== Your instructions ==
An exact copy of the entries is needed, with every line included.

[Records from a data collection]
——
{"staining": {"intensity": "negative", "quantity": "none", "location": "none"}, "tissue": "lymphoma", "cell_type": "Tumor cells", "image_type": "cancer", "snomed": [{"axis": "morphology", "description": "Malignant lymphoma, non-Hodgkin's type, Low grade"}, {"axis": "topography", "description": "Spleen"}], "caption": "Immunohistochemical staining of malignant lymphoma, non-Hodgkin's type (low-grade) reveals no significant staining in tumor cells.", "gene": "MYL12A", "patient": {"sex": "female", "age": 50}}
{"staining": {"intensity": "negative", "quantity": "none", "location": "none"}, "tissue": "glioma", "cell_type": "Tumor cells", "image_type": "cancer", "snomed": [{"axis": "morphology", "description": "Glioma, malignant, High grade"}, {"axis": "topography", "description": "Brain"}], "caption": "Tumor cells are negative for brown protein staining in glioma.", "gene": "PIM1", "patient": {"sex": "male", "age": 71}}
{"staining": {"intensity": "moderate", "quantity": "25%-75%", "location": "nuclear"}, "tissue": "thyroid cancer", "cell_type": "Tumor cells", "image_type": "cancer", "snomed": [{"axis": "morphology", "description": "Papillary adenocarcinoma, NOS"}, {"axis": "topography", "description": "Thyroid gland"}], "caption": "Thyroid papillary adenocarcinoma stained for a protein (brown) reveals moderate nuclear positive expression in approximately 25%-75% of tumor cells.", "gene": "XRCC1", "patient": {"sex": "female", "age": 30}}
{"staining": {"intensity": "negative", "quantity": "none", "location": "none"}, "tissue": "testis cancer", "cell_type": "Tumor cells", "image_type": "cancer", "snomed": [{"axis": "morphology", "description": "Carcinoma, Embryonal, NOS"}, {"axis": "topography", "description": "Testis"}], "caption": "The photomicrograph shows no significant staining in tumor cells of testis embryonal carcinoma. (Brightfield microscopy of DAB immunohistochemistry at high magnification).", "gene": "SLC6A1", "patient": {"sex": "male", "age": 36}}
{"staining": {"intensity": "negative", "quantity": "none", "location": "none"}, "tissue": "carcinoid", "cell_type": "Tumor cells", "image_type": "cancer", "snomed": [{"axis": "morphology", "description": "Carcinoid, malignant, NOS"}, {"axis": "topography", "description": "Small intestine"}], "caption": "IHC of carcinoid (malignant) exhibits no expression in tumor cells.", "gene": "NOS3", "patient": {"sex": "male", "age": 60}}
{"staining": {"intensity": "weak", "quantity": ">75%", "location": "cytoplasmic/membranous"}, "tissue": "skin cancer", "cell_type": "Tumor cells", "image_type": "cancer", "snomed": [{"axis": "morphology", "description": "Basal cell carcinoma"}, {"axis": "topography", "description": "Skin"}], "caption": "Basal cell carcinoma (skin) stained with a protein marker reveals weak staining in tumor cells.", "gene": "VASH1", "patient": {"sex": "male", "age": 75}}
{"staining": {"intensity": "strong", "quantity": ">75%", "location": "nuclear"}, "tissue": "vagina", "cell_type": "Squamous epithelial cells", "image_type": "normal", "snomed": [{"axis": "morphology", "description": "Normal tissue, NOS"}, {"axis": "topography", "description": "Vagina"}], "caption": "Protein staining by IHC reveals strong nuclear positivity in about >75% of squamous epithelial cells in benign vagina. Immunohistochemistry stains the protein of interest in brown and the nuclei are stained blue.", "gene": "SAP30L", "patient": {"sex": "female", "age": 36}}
——
== Response to the task ==
{"staining": {"intensity": "negative", "quantity": "none", "location": "none"}, "tissue": "lymphoma", "cell_type": "Tumor cells", "image_type": "cancer", "snomed": [{"axis": "morphology", "description": "Malignant lymphoma, non-Hodgkin's type, Low grade"}, {"axis": "topography", "description": "Spleen"}], "caption": "Immunohistochemical staining of malignant lymphoma, non-Hodgkin's type (low-grade) reveals no significant staining in tumor cells.", "gene": "MYL12A", "patient": {"sex": "female", "age": 50}}
{"staining": {"intensity": "negative", "quantity": "none", "location": "none"}, "tissue": "glioma", "cell_type": "Tumor cells", "image_type": "cancer", "snomed": [{"axis": "morphology", "description": "Glioma, malignant, High grade"}, {"axis": "topography", "description": "Brain"}], "caption": "Tumor cells are negative for brown protein staining in glioma.", "gene": "PIM1", "patient": {"sex": "male", "age": 71}}
{"staining": {"intensity": "moderate", "quantity": "25%-75%", "location": "nuclear"}, "tissue": "thyroid cancer", "cell_type": "Tumor cells", "image_type": "cancer", "snomed": [{"axis": "morphology", "description": "Papillary adenocarcinoma, NOS"}, {"axis": "topography", "description": "Thyroid gland"}], "caption": "Thyroid papillary adenocarcinoma stained for a protein (brown) reveals moderate nuclear positive expression in approximately 25%-75% of tumor cells.", "gene": "XRCC1", "patient": {"sex": "female", "age": 30}}
{"staining": {"intensity": "negative", "quantity": "none", "location": "none"}, "tissue": "testis cancer", "cell_type": "Tumor cells", "image_type": "cancer", "snomed": [{"axis": "morphology", "description": "Carcinoma, Embryonal, NOS"}, {"axis": "topography", "description": "Testis"}], "caption": "The photomicrograph shows no significant staining in tumor cells of testis embryonal carcinoma. (Brightfield microscopy of DAB immunohistochemistry at high magnification).", "gene": "SLC6A1", "patient": {"sex": "male", "age": 36}}
{"staining": {"intensity": "negative", "quantity": "none", "location": "none"}, "tissue": "carcinoid", "cell_type": "Tumor cells", "image_type": "cancer", "snomed": [{"axis": "morphology", "description": "Carcinoid, malignant, NOS"}, {"axis": "topography", "description": "Small intestine"}], "caption": "IHC of carcinoid (malignant) exhibits no expression in tumor cells.", "gene": "NOS3", "patient": {"sex": "male", "age": 60}}
{"staining": {"intensity": "weak", "quantity": ">75%", "location": "cytoplasmic/membranous"}, "tissue": "skin cancer", "cell_type": "Tumor cells", "image_type": "cancer", "snomed": [{"axis": "morphology", "description": "Basal cell carcinoma"}, {"axis": "topography", "description": "Skin"}], "caption": "Basal cell carcinoma (skin) stained with a protein marker reveals weak staining in tumor cells.", "gene": "VASH1", "patient": {"sex": "male", "age": 75}}
{"staining": {"intensity": "strong", "quantity": ">75%", "location": "nuclear"}, "tissue": "vagina", "cell_type": "Squamous epithelial cells", "image_type": "normal", "snomed": [{"axis": "morphology", "description": "Normal tissue, NOS"}, {"axis": "topography", "description": "Vagina"}], "caption": "Protein staining by IHC reveals strong nuclear positivity in about >75% of squamous epithelial cells in benign vagina. Immunohistochemistry stains the protein of interest in brown and the nuclei are stained blue.", "gene": "SAP30L", "patient": {"sex": "female", "age": 36}}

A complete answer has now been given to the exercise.